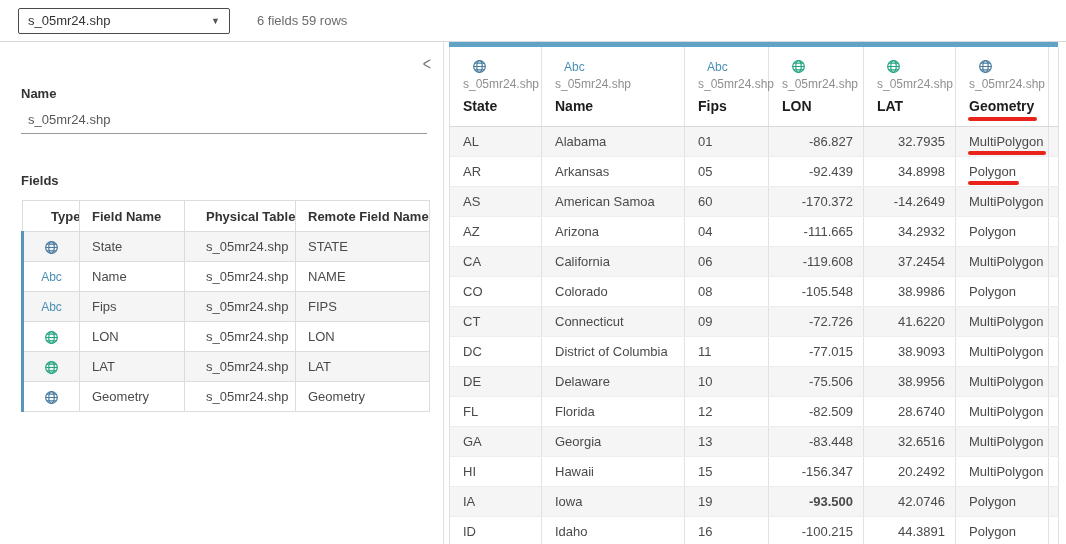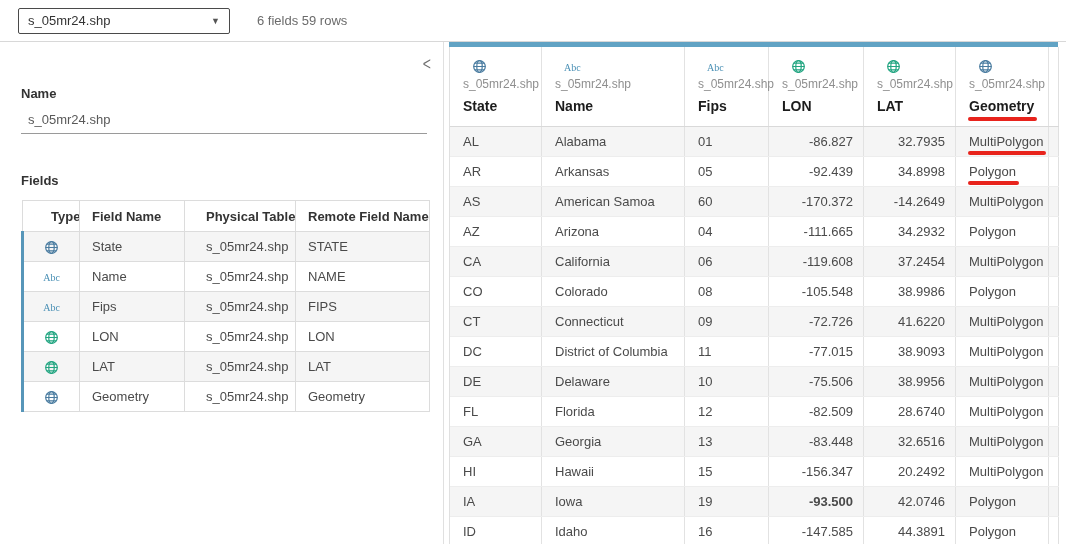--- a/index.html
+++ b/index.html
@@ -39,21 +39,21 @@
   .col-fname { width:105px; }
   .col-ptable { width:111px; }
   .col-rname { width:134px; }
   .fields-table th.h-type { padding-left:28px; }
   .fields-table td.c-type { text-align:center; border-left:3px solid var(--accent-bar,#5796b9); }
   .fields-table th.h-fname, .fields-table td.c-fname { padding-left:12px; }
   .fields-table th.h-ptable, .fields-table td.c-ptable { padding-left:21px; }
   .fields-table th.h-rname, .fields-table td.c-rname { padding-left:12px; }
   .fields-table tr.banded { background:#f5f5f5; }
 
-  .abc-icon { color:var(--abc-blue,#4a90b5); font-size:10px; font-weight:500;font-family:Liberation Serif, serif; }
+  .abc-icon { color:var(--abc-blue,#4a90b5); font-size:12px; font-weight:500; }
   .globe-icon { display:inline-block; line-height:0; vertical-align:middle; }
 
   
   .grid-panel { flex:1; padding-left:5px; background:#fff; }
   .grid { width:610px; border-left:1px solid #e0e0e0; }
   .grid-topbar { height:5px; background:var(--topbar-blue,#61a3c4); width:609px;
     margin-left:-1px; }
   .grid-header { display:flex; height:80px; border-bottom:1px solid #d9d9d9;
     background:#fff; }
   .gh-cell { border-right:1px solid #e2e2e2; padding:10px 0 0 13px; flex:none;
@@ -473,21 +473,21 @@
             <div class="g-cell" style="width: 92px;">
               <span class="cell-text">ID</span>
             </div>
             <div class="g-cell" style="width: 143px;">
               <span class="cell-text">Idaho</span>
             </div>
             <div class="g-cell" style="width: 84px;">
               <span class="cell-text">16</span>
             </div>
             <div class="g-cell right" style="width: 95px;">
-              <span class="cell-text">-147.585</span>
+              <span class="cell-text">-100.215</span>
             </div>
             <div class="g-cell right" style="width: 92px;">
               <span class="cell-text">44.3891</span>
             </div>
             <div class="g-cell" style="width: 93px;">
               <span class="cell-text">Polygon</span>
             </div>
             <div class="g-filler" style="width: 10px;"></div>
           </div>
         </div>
...
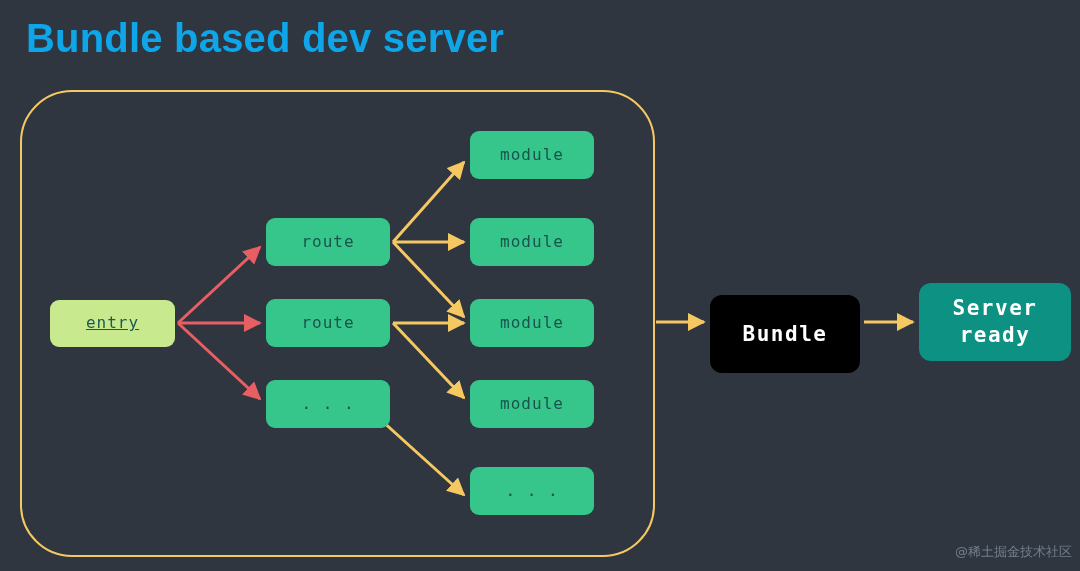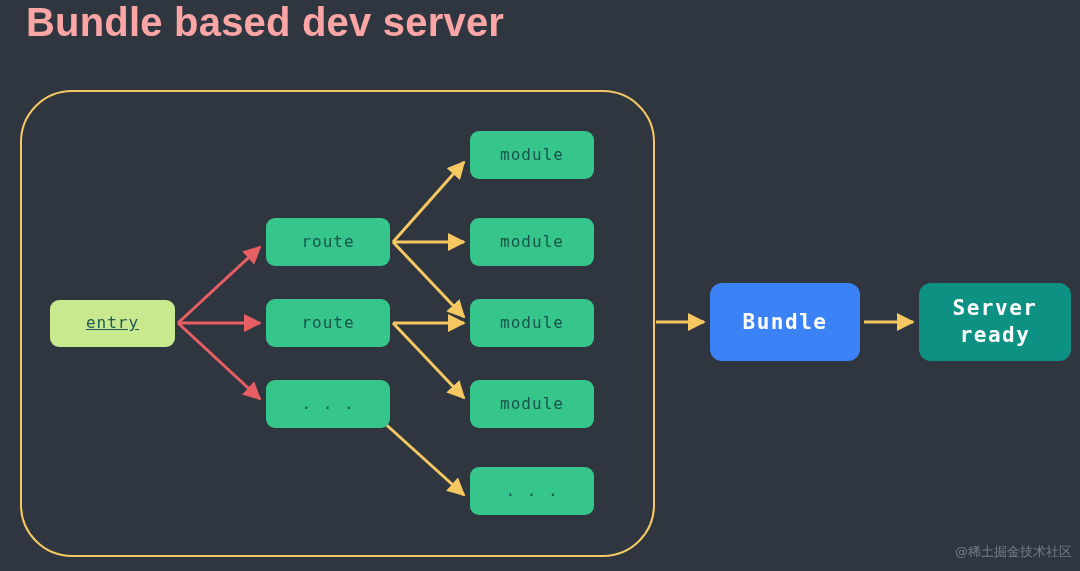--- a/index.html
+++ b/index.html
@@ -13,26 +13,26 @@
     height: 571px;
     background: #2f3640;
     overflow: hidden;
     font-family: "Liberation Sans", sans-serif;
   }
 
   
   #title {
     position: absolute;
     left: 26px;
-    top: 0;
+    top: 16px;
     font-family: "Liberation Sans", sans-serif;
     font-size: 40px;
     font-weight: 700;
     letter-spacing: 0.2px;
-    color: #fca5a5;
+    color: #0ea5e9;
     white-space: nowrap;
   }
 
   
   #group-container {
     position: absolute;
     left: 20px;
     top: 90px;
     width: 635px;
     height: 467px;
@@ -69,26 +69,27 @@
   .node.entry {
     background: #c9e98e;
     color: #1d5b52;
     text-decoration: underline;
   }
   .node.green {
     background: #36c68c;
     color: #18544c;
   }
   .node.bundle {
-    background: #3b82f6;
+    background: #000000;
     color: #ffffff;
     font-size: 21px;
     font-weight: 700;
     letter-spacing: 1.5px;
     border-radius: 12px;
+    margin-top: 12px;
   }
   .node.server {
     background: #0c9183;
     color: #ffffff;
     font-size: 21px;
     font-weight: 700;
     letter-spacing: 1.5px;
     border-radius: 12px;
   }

Your objective: Scan the entries above, and wherever a line holds the string "grid", copy it.

Solution for this problem:
   .grid-panel { flex:1; padding-left:5px; background:#fff; }
   .grid { width:610px; border-left:1px solid #e0e0e0; }
   .grid-topbar { height:5px; background:var(--topbar-blue,#61a3c4); width:609px;
   .grid-header { display:flex; height:80px; border-bottom:1px solid #d9d9d9;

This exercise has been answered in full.